Same day health checks for people sleeping rough
Monday 8 October 2018
Rough sleepers in Southwark are the first in London to benefit from immediate, same day health checks and registration with a GP thanks to a project set up by specialist nurses from Guy’s and St Thomas’.
The project, which is supported by homelessness charity St Mungo’s, aims to reduce recurring visits to A&E by people sleeping rough with minor ailments or long standing health problems.
More than 7,400 individuals slept rough in the capital during 2017/18. London continues to be the region with the highest number of rough sleepers with local authorities reporting that more than 1,000 people sleep rough on any given night.
In 2016, St Mungo’s found that 49% of their clients who had slept rough had a physical condition that substantially affected their health and required ongoing treatment or medication.

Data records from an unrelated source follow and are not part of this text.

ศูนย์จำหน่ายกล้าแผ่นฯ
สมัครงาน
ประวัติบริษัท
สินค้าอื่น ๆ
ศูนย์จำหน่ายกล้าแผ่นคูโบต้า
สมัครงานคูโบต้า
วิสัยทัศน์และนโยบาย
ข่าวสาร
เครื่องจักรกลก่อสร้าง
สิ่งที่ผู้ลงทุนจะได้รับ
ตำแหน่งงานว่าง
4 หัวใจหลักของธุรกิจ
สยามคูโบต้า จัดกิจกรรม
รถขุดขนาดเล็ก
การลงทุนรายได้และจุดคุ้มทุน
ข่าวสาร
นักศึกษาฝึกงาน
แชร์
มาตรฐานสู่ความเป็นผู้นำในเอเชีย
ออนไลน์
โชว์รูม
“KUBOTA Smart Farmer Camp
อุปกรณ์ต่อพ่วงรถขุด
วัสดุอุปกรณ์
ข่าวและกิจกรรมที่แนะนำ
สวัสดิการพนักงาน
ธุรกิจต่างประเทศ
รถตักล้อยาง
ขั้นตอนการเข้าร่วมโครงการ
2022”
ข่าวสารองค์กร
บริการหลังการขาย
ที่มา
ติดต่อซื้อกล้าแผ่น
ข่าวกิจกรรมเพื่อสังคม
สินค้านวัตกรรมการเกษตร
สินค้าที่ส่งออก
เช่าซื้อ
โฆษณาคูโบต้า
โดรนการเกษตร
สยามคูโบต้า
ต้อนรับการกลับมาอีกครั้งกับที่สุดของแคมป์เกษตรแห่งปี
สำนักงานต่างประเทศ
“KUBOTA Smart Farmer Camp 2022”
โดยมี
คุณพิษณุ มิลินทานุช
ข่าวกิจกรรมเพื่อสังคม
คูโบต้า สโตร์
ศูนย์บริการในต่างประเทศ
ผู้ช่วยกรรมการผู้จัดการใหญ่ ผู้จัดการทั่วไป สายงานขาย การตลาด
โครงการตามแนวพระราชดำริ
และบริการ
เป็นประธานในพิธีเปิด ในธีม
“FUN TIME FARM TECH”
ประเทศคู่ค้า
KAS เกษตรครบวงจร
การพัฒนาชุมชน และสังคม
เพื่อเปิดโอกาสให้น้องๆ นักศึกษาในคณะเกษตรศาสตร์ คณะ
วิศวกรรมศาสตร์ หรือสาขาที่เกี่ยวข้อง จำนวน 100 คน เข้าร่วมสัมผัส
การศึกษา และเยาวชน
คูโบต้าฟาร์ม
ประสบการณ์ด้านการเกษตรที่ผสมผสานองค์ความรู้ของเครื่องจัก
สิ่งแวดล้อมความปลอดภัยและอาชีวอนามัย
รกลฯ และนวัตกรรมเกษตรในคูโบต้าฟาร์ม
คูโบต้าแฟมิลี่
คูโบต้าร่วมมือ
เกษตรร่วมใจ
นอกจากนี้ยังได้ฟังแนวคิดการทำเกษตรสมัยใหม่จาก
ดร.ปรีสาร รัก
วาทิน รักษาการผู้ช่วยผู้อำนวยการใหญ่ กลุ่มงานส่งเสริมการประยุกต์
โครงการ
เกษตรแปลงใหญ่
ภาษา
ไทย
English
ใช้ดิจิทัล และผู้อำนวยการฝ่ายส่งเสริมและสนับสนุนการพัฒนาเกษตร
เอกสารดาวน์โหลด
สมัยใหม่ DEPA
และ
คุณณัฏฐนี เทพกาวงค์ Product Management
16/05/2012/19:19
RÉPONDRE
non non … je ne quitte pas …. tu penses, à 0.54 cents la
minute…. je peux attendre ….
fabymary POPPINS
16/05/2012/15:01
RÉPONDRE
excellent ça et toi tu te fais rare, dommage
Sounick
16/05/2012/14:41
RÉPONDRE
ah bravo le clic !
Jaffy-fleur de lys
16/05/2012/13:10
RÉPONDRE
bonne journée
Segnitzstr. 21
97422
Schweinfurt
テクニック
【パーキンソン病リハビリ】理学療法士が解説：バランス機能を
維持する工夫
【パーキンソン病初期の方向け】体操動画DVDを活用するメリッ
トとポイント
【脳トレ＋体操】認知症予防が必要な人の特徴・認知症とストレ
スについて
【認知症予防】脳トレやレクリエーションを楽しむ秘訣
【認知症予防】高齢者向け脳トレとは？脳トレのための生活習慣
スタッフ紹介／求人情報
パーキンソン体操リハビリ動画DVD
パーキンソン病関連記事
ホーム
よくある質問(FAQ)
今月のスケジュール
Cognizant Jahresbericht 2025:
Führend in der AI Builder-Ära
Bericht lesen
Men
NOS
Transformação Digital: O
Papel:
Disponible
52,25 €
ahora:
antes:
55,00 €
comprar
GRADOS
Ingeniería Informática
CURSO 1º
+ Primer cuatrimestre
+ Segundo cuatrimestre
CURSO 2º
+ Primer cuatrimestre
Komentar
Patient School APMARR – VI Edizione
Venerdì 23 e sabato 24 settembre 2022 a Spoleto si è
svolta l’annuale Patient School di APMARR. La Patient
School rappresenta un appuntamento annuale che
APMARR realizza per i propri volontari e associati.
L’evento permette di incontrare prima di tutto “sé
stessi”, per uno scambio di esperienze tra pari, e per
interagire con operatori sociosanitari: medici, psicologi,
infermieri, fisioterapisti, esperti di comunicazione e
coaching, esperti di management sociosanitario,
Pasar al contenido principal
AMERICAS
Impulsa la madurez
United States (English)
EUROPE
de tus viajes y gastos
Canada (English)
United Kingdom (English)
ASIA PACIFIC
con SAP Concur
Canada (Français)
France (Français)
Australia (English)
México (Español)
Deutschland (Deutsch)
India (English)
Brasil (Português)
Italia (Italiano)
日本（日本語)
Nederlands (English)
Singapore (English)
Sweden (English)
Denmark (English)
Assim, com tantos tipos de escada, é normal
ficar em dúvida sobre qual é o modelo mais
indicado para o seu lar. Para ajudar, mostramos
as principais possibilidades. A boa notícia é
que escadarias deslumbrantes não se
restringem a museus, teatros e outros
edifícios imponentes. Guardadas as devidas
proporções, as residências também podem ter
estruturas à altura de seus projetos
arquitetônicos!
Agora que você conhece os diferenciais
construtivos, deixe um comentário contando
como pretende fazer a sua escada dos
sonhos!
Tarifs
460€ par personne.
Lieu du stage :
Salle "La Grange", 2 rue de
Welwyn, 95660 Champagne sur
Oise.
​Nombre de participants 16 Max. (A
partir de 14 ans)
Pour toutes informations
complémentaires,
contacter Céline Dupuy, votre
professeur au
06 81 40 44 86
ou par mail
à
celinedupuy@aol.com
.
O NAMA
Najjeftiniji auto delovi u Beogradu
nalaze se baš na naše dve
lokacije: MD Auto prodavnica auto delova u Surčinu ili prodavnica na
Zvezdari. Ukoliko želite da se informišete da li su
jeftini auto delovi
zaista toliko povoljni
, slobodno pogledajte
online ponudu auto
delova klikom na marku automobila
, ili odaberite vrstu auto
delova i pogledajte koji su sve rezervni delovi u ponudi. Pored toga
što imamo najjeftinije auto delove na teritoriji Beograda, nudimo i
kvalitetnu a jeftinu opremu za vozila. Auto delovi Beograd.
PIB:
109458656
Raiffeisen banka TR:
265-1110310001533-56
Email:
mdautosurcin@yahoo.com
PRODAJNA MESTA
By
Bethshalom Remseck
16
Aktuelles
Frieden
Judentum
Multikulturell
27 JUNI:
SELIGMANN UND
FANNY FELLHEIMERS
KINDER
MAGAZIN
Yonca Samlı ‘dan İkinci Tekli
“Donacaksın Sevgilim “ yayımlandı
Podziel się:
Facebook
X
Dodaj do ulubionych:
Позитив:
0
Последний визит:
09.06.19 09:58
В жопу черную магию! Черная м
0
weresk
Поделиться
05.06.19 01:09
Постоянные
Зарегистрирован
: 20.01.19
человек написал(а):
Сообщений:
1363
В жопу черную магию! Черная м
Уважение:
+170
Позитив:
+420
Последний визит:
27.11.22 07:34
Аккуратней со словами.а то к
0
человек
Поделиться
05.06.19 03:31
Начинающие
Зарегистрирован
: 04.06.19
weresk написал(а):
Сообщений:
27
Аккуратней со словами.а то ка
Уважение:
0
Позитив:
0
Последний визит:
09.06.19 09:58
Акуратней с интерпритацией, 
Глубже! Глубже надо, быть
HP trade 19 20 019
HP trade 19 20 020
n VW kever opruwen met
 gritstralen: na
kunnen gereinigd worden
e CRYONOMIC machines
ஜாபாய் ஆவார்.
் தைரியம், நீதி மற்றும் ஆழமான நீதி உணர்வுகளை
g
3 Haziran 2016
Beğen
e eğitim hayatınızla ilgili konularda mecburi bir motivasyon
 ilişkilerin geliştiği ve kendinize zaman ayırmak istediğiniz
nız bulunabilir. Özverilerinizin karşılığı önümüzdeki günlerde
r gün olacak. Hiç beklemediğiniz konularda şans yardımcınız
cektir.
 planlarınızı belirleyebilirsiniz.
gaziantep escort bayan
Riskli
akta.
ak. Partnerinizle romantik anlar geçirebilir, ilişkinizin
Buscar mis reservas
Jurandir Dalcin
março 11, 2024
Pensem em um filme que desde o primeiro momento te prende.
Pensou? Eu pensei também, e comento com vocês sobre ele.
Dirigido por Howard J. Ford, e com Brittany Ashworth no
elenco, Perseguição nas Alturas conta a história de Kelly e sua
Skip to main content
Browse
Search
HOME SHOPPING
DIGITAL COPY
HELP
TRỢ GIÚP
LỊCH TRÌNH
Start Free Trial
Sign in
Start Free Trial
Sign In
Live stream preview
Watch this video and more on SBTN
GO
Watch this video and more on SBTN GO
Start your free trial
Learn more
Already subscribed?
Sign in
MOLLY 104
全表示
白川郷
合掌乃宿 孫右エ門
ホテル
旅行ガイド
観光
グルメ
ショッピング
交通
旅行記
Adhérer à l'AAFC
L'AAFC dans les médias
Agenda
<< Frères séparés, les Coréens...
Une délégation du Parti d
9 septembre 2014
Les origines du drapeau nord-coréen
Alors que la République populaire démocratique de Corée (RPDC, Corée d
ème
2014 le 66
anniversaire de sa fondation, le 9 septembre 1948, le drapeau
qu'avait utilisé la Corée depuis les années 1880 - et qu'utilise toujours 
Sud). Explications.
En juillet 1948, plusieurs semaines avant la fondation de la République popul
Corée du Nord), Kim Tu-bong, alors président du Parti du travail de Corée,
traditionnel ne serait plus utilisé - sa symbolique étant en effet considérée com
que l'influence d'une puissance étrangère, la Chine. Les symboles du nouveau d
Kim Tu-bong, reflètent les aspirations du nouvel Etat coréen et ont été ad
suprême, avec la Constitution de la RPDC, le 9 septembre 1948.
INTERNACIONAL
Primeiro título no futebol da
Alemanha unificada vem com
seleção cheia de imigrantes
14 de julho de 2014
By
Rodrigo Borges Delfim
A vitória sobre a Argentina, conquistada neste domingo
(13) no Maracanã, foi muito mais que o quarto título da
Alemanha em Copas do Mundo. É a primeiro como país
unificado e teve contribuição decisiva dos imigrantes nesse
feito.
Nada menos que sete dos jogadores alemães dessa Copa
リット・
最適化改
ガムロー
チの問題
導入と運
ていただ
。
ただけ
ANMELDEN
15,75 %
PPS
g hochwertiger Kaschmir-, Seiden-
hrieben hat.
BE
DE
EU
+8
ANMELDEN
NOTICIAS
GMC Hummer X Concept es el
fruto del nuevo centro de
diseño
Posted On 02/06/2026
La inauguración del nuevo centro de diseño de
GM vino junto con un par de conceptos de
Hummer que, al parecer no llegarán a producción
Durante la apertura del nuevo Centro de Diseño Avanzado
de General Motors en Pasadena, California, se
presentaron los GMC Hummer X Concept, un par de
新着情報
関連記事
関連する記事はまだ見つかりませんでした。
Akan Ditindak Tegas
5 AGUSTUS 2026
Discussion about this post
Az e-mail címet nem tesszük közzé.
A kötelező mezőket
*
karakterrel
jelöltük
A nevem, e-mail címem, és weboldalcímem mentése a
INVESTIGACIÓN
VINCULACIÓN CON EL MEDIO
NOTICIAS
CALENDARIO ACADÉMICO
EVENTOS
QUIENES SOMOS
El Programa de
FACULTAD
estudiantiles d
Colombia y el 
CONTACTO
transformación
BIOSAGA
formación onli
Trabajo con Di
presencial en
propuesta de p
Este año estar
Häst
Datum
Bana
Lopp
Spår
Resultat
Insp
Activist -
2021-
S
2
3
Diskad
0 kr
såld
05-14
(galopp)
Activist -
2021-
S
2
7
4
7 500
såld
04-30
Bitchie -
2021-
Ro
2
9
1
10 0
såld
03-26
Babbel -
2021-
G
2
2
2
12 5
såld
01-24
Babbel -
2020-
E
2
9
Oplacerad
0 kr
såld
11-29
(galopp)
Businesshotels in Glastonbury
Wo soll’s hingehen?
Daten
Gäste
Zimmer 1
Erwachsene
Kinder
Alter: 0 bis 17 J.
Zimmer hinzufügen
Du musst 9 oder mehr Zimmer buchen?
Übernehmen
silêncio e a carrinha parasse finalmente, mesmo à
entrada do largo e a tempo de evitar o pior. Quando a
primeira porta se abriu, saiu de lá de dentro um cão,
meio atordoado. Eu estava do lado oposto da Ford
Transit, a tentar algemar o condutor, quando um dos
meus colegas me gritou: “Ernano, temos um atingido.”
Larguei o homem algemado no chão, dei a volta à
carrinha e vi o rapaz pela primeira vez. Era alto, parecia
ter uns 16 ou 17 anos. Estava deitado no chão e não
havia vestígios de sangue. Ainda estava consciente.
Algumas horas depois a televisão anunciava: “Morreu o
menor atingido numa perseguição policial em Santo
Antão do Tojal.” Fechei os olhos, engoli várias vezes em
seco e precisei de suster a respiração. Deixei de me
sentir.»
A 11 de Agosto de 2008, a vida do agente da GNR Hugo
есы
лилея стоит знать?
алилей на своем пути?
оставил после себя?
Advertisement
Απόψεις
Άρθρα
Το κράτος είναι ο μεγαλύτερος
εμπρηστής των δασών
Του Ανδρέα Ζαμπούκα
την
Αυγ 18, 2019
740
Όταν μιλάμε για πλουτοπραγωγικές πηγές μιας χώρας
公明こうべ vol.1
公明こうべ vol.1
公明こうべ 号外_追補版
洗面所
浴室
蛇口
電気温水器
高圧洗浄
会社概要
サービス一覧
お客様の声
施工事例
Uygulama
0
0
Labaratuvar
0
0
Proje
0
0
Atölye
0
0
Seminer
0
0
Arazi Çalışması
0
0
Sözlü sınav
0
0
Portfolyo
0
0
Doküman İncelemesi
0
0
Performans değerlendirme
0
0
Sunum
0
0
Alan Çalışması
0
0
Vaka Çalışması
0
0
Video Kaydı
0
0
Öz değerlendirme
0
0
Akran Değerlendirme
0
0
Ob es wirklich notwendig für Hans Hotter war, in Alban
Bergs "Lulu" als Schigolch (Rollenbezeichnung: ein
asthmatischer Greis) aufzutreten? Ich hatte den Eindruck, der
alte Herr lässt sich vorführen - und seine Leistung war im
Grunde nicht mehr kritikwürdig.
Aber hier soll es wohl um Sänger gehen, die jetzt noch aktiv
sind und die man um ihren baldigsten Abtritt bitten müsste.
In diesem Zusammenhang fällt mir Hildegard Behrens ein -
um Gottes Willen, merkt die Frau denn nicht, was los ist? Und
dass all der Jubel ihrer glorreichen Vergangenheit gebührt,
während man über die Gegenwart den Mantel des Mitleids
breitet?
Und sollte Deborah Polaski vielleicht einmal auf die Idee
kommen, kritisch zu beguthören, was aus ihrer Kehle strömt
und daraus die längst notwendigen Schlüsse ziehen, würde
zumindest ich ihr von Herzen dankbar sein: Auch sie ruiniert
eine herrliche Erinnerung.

Kendra Schneller, one of six homelessness nurses from Guy’s and St Thomas’ Health Inclusion Team who work with people sleeping rough, says: “Some people feel unable to get the health care they need because the day centres they visit have restrictions around substance and alcohol use.
“This is one of the factors that can mean they are more likely to present to A&E in a state of crisis.
“Our team of nurses go out early in the morning, around 6.30am, and start conversations with people sleeping rough on our streets.
“We give them advice on how to look after their long-term conditions such as Hepatitis C and kidney disease.
“We also provide vaccinations including the flu vaccine, look after wounds, screen for diseases like Hepatitis B and C and HIV and give medication if needed.
“We’ll even drive people to a local GP, if they aren’t already registered. We want people to know they are entitled to GP services as everyone is. They don’t need to attend A&E to get the care that they need.”
Eammon Egerton, St Mungo’s Outreach team manager in Southwark, says “This is an exciting project that, unlike other health initiatives, means we’re able to support people sleeping rough with healthcare, on the streets, right there and then.
“We really value the fantastic skills that the homelessness nurses from Guy’s and St Thomas’ bring to complement our outreach workers, without being at all intrusive.
“And the support continues from there. Our aim is to help move people away from the streets for good, and to have a place to call home.
“We see that poor health is a barrier to engaging with services and moving away from the streets but we follow up to introduce them to other services that can support them in the long term. In that way we are really making a difference to people rebuilding their lives.”
Guy’s and St Thomas’ Health Inclusion Team was initially awarded £5,000 by The Queen’s Nursing Institute to run the project until December 2018. The Ministry of Housing, Communities & Local Government has agreed to continue funding the nurses until March 2020.